Lucy found herself smiling. “Yes, she did say that. But I haven’t gotten the wrinkles yet.”
It was her father’s turn to frown. “Dare I hope the reason for your deep rumination might be the subject of marriage, especially after you have witnessed the marital felicity between your cousin and her new husband?”
“I am afraid not, Papa.”
“I thought not, but one can hope, and I haven’t given up yet.”
Her father would never give up. It was his desire to see her wed to the duke, and nothing less would do.
“And that is all that you intend to say on the matter, is it? Well, then I shall let it rest for now. Come then, Lucy, I must be off. I shall escort you across the street.”
“Really, Papa, there is no need for concern. I am quite all right at home.”
“Alone?” he guffawed. “Absolutely not, you’re still recovering from your illness.”
There was no fighting him on this. A fortnight ago she had been gravely ill—her own stupidity, which she refused to think on—and ever since, her father made certain that she was never left alone, although it was not him who was a constant presence, but Isabella, whose task it now seemed was to hover about and mind Lucy’s activities.
Lucy thought back to those months ago, when, in an attempt to appease the loneliness left behind by the imagined loss of her lover, she had turned down many a dark and dangerous path, one of séances and scribing, and bargaining in her dreams if only she could find her lover once again. There had been that awful sense of incompleteness, having never had a chance to say goodbye. To see him one last time before he faded forever onto the other side, where breathing mortals could not follow.
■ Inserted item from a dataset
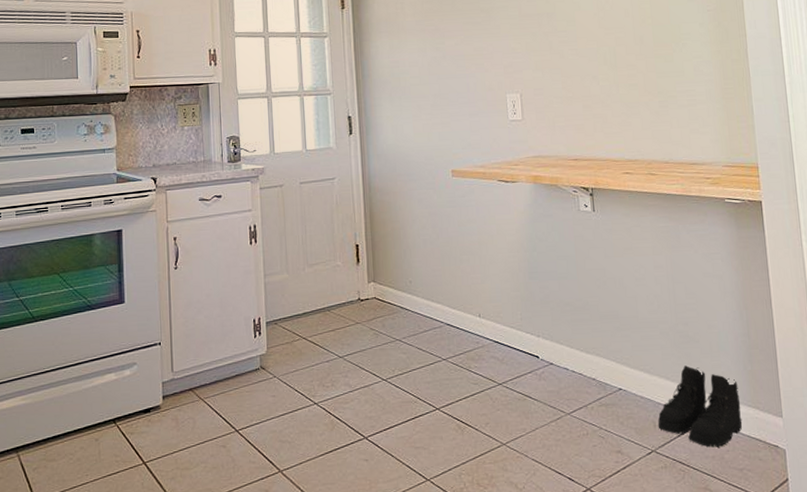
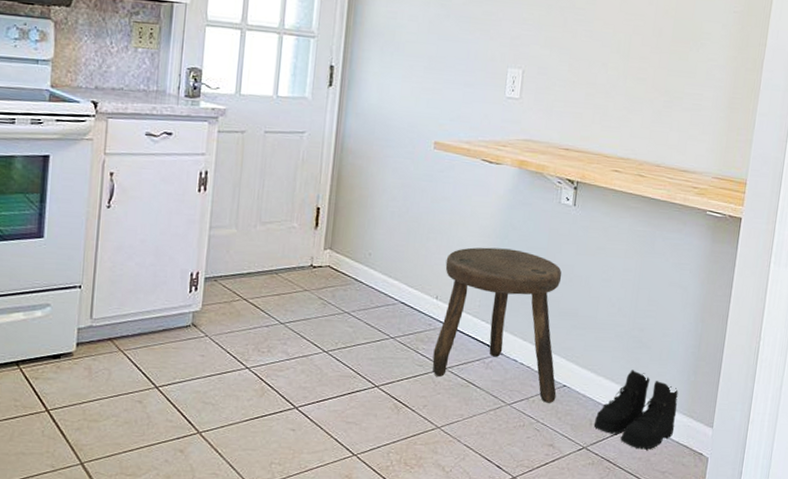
stool: none [481,260,614,409] -> present [432,247,562,403]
Dabbling in the occult had been a way of idling her time away—and perhaps a somewhat foolish and desperate measure to find him in the ethers of the spiritual realm—it was then that she had come across the mysterious Brethren Guardians and their sacred relics—a relic she had stolen and used for her own purposes. The result had been disastrous, and nearly deadly.
It had terrified her father, and now he was hovering about, foisting her onto her cousin, and generally distrusting her, treating her like a child.
“Come, Lucy. I insist,” her father muttered in that voice that would brook no refusal. “There is no moving me on this. You will join Lady Black today and attend to those things that ladies do during morning calls.”